+++ RECORD EXTRACTS +++

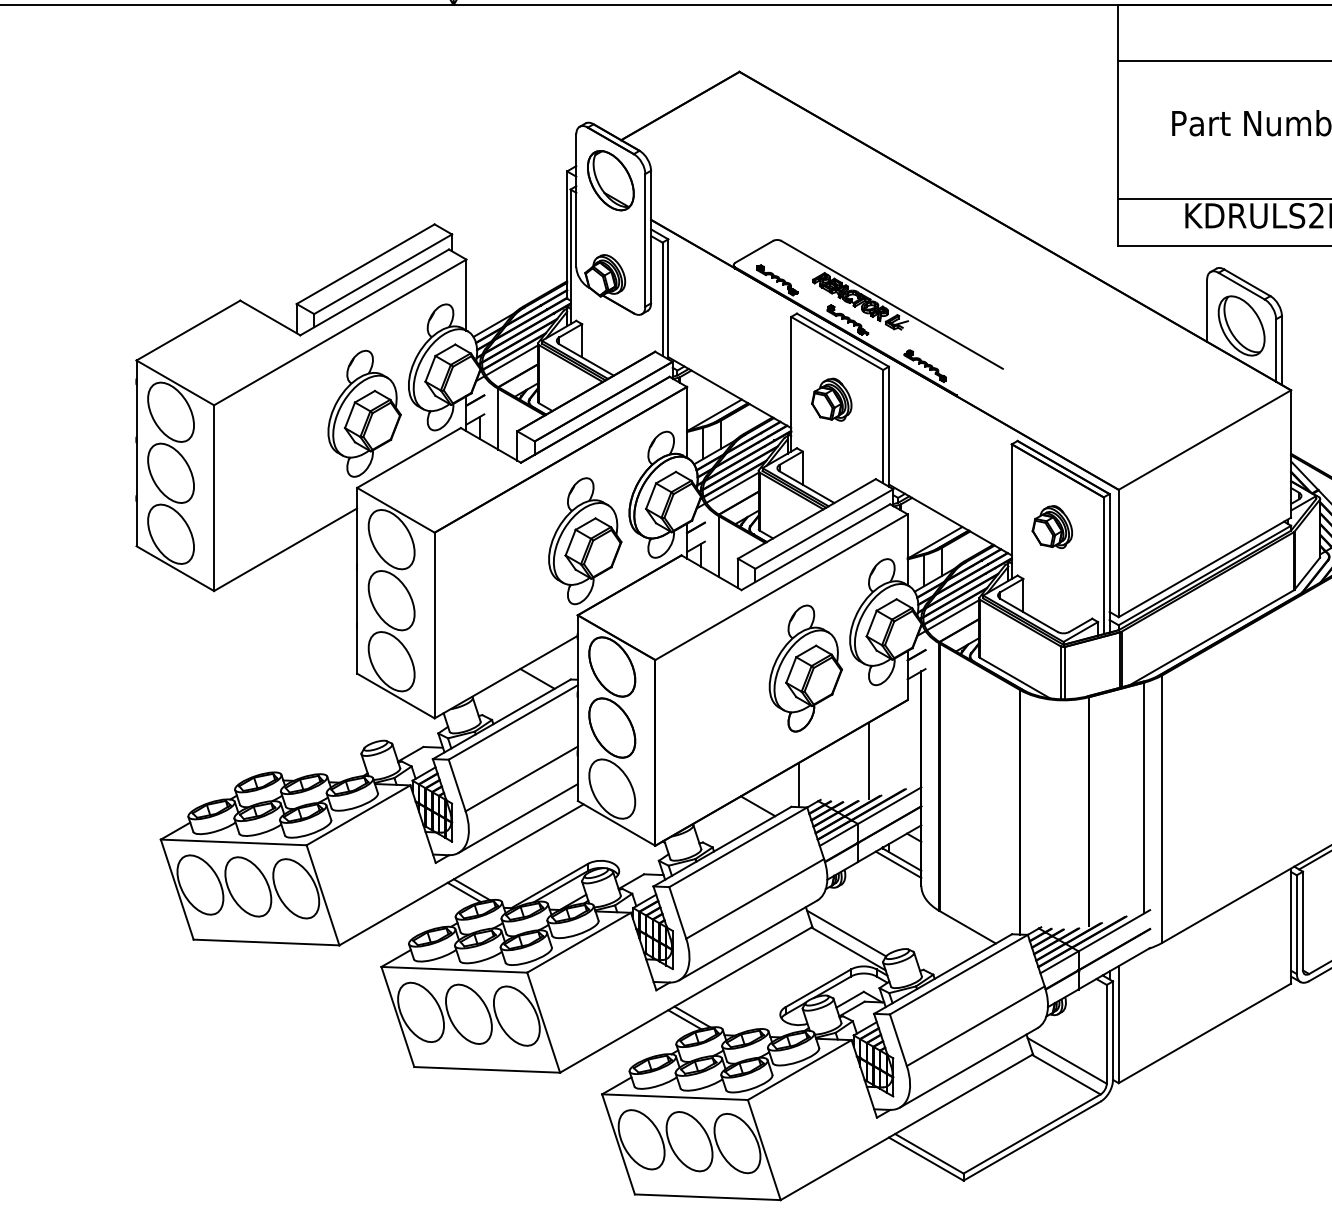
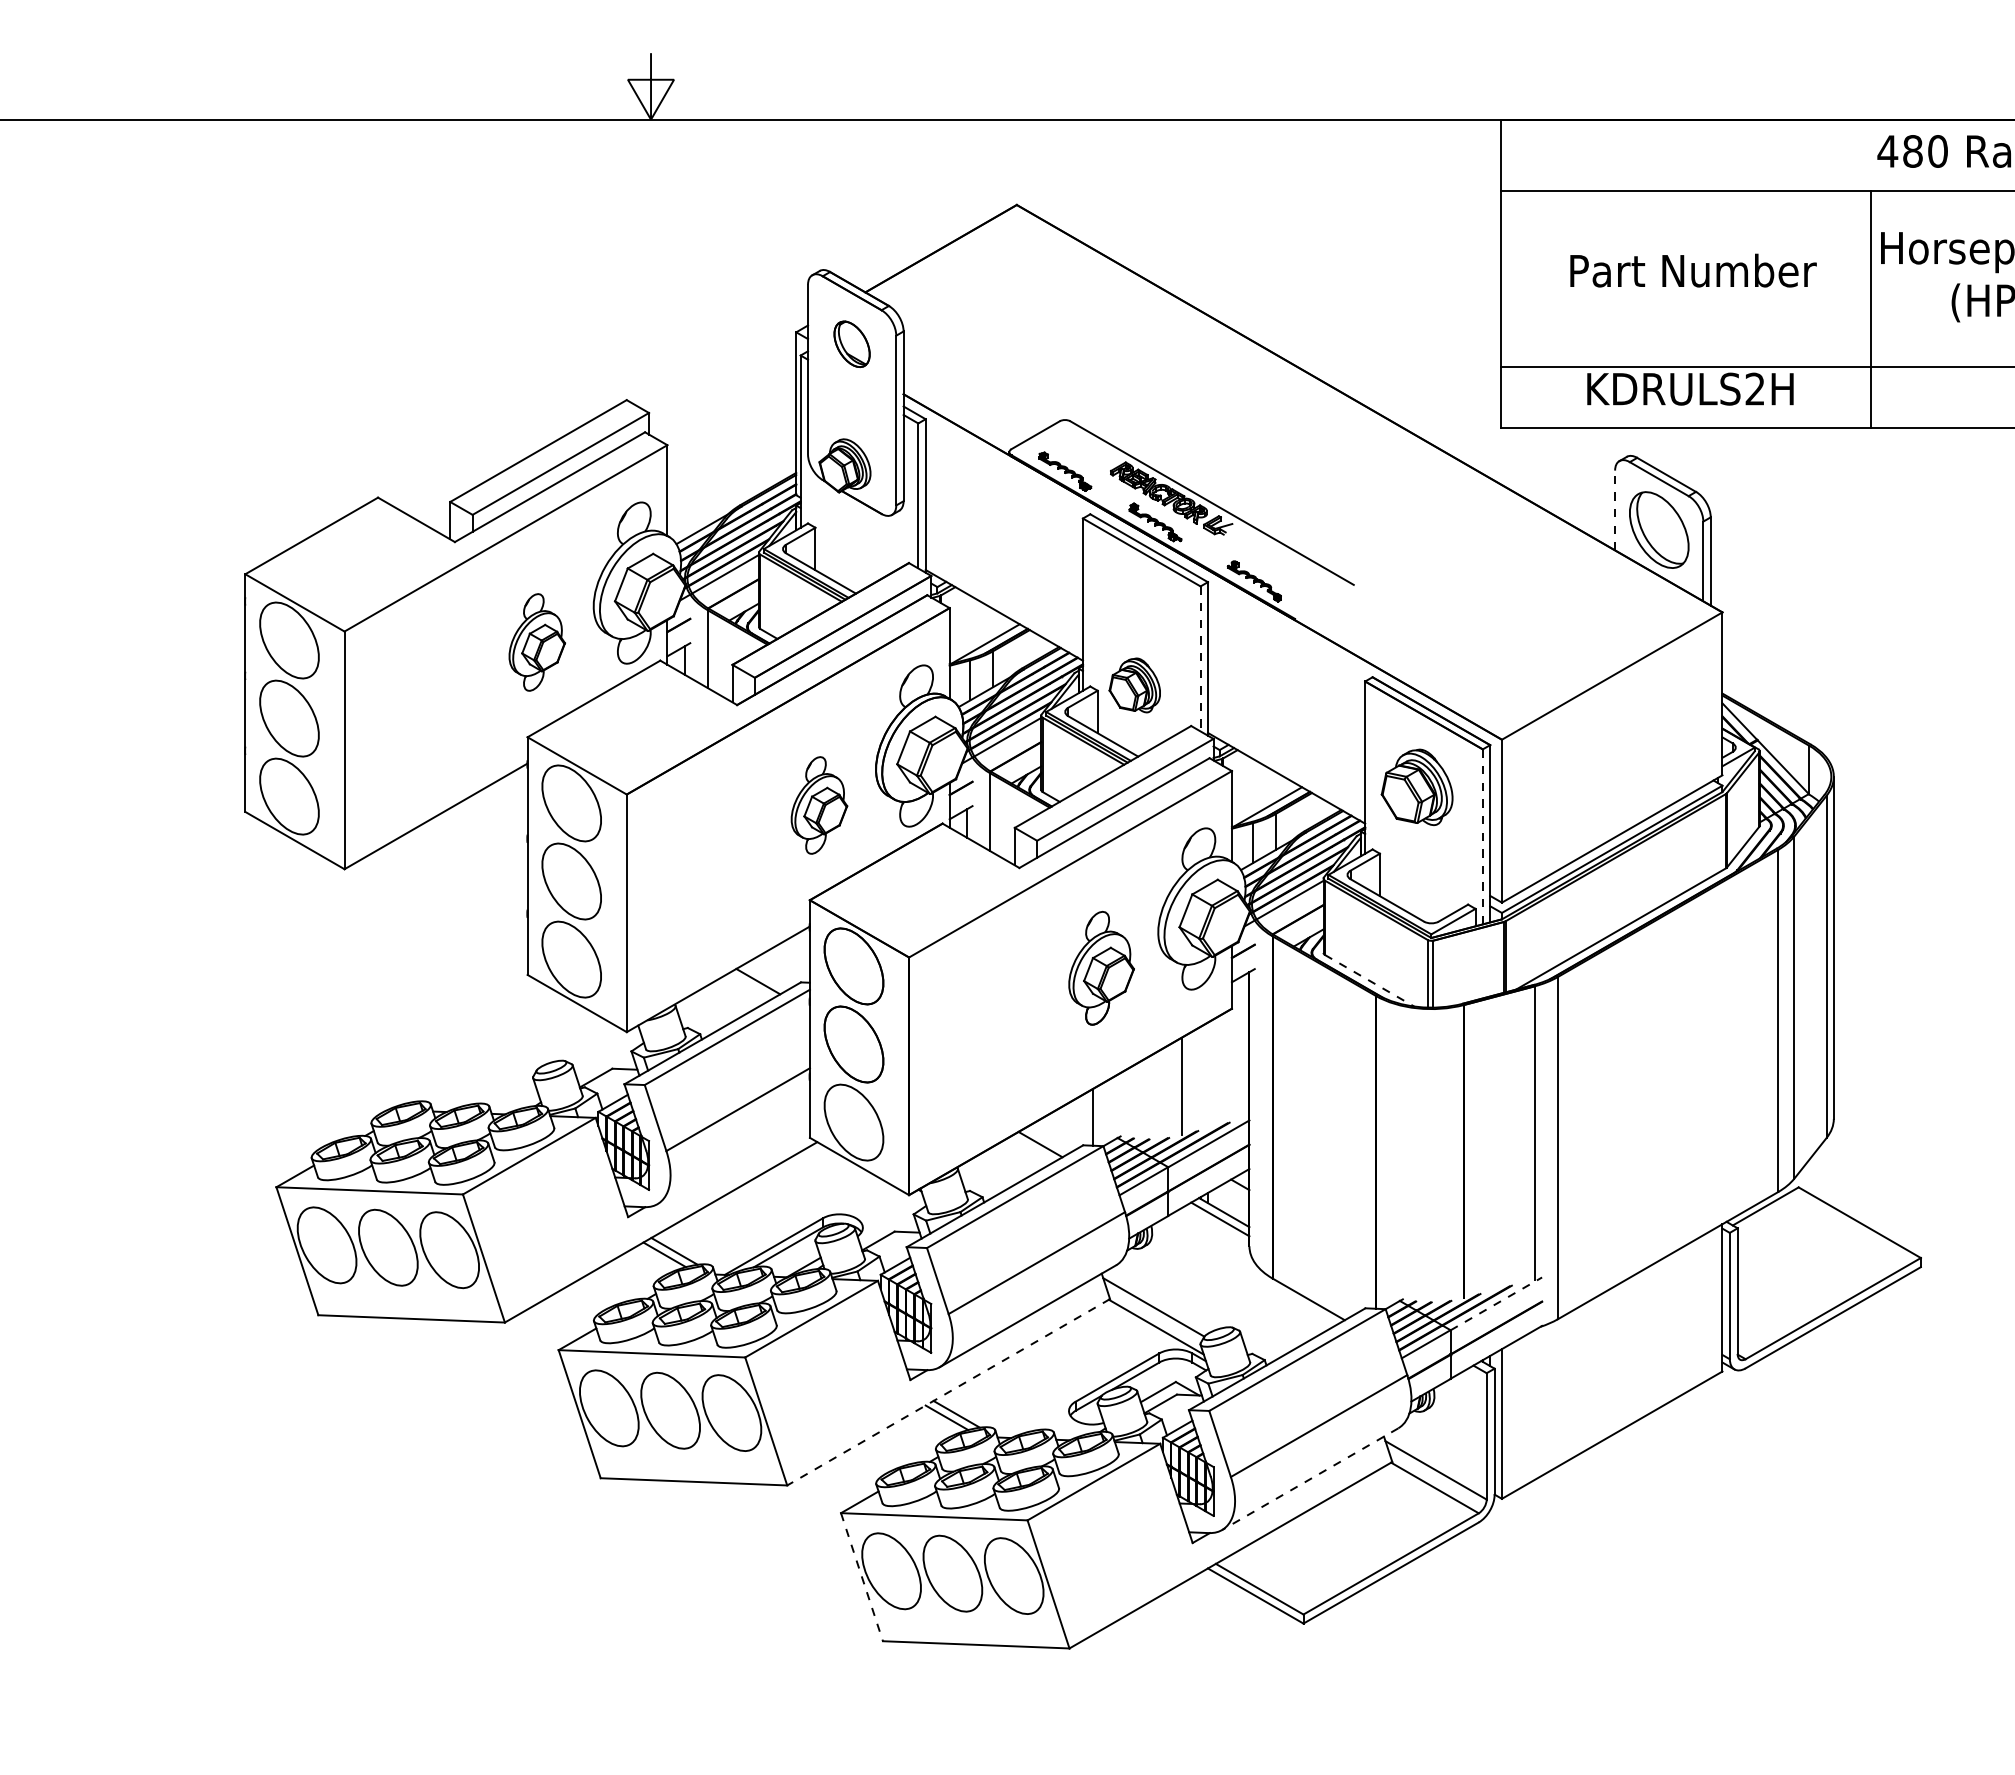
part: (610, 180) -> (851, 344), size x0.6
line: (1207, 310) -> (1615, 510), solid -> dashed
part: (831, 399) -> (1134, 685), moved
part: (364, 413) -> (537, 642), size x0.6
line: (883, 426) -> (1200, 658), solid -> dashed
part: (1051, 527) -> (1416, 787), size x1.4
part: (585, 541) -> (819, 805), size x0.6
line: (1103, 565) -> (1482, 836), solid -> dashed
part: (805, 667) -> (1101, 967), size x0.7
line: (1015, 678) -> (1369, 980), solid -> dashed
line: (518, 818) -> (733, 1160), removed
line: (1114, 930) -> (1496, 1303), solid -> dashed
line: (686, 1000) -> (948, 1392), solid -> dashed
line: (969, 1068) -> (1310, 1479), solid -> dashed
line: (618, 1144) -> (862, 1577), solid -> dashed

+++

### WHAT YOU HAVE TO DO
The string "part" marks the lines to return from the material. Copy each one.

### RESULT OF THE TASK
part: (610, 180) -> (851, 344), size x0.6
part: (831, 399) -> (1134, 685), moved
part: (364, 413) -> (537, 642), size x0.6
part: (1051, 527) -> (1416, 787), size x1.4
part: (585, 541) -> (819, 805), size x0.6
part: (805, 667) -> (1101, 967), size x0.7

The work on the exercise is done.